**O QUE FAZER**
Altere a listagem abaixo trocando "photo" por "image" e mantenha todo o resto igual. Deixe as imagens fora da resposta.

**DADOS FORNECIDOS**
▬▬▬
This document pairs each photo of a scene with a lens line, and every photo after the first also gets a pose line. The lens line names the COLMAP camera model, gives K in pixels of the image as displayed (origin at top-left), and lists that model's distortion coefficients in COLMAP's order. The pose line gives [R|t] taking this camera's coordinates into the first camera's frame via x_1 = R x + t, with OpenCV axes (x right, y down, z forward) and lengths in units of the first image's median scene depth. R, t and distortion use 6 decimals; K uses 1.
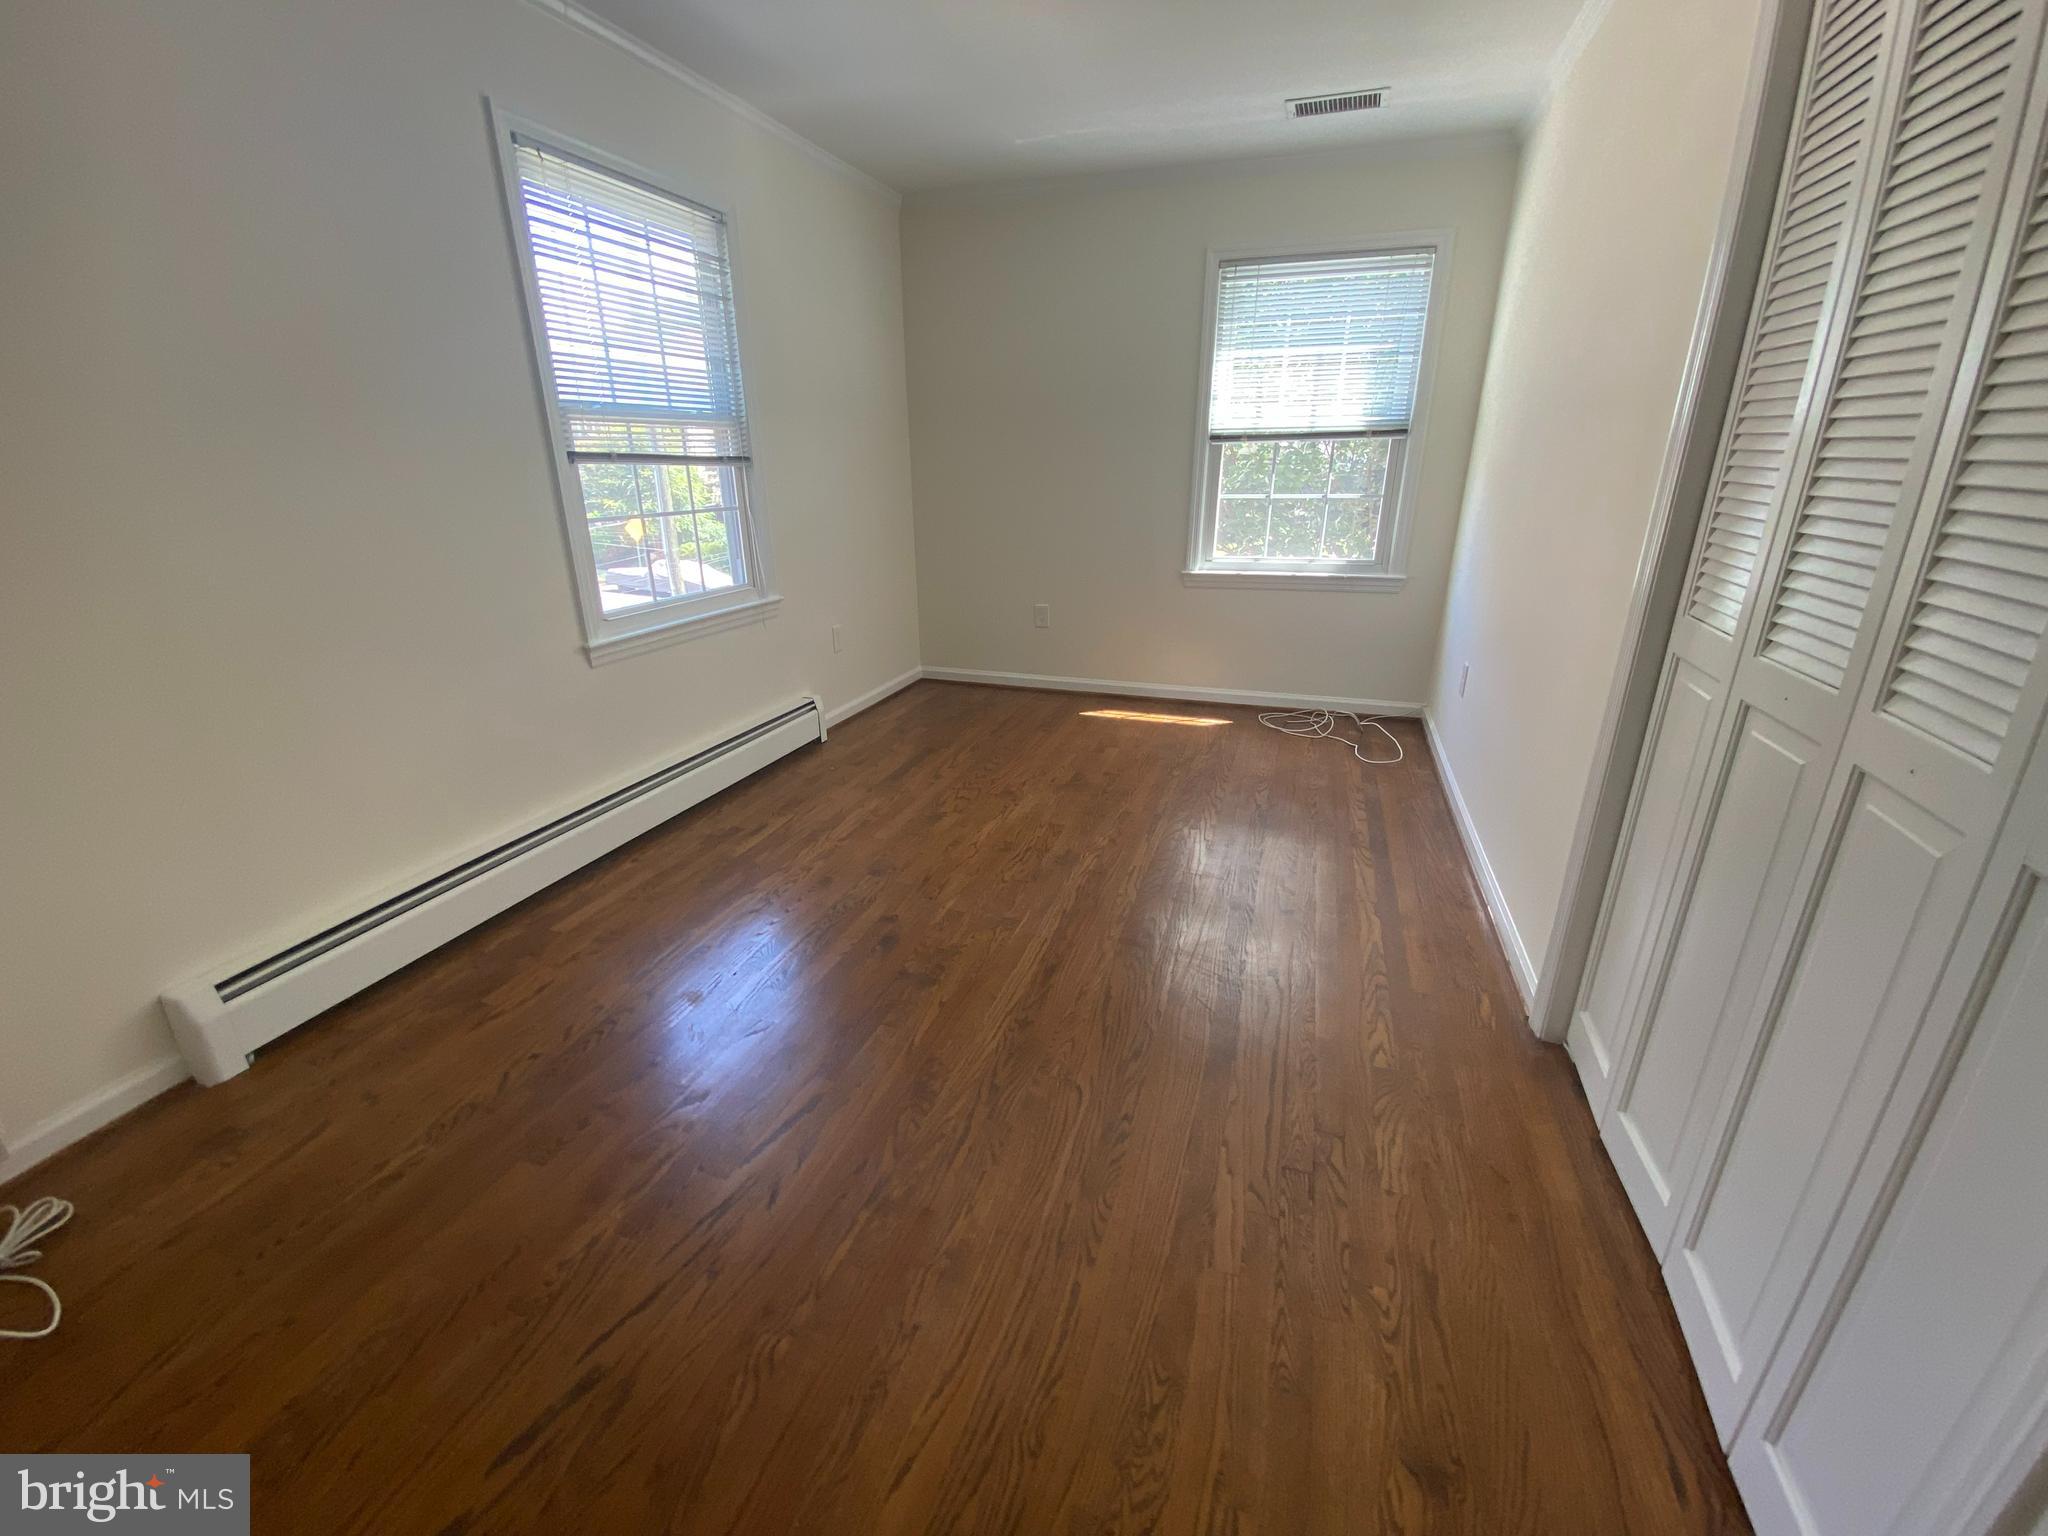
lens RADIAL K [[833.6, 0, 1028.1], [0, 833.6, 761.9], [0, 0, 1]] dist [0.000273, -0.000083]
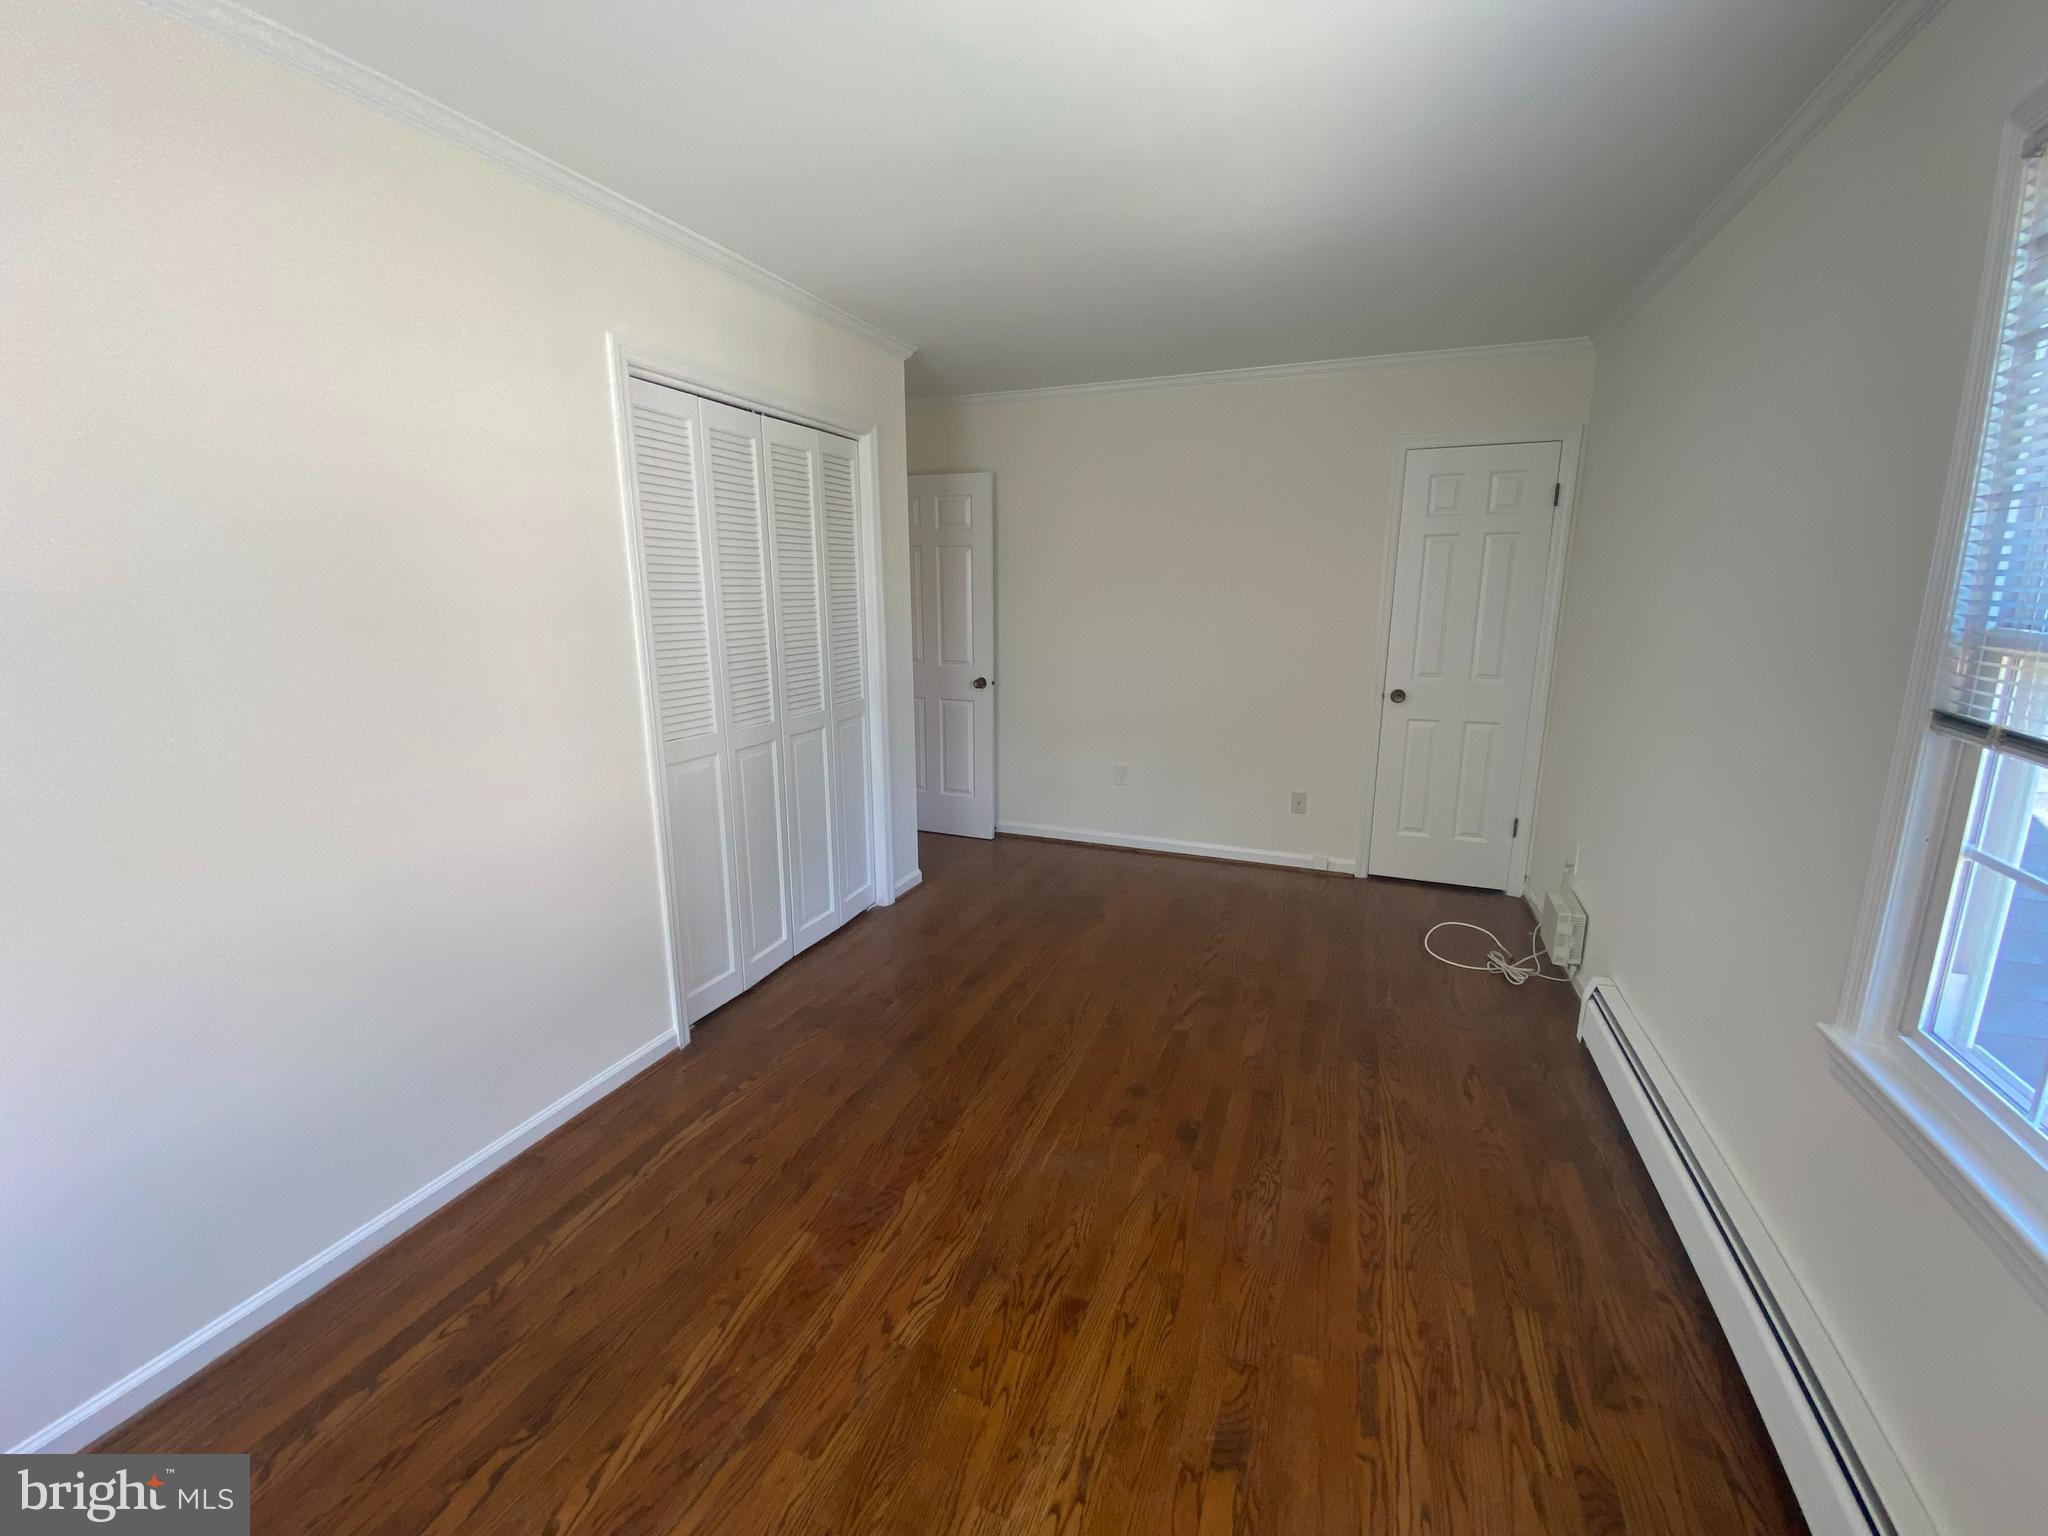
lens RADIAL K [[833.6, 0, 1022.8], [0, 833.6, 761.1], [0, 0, 1]] dist [0.000273, -0.000083]
pose [[-0.998437, -0.021050, 0.051769, -0.013878], [0.009797, 0.846071, 0.532981, -0.585854], [-0.055020, 0.532655, -0.844542, 1.393629]]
▬▬▬
**SOLUÇÃO**
This document pairs each image of a scene with a lens line, and every image after the first also gets a pose line. The lens line names the COLMAP camera model, gives K in pixels of the image as displayed (origin at top-left), and lists that model's distortion coefficients in COLMAP's order. The pose line gives [R|t] taking this camera's coordinates into the first camera's frame via x_1 = R x + t, with OpenCV axes (x right, y down, z forward) and lengths in units of the first image's median scene depth. R, t and distortion use 6 decimals; K uses 1.
lens RADIAL K [[833.6, 0, 1028.1], [0, 833.6, 761.9], [0, 0, 1]] dist [0.000273, -0.000083]
lens RADIAL K [[833.6, 0, 1022.8], [0, 833.6, 761.1], [0, 0, 1]] dist [0.000273, -0.000083]
pose [[-0.998437, -0.021050, 0.051769, -0.013878], [0.009797, 0.846071, 0.532981, -0.585854], [-0.055020, 0.532655, -0.844542, 1.393629]]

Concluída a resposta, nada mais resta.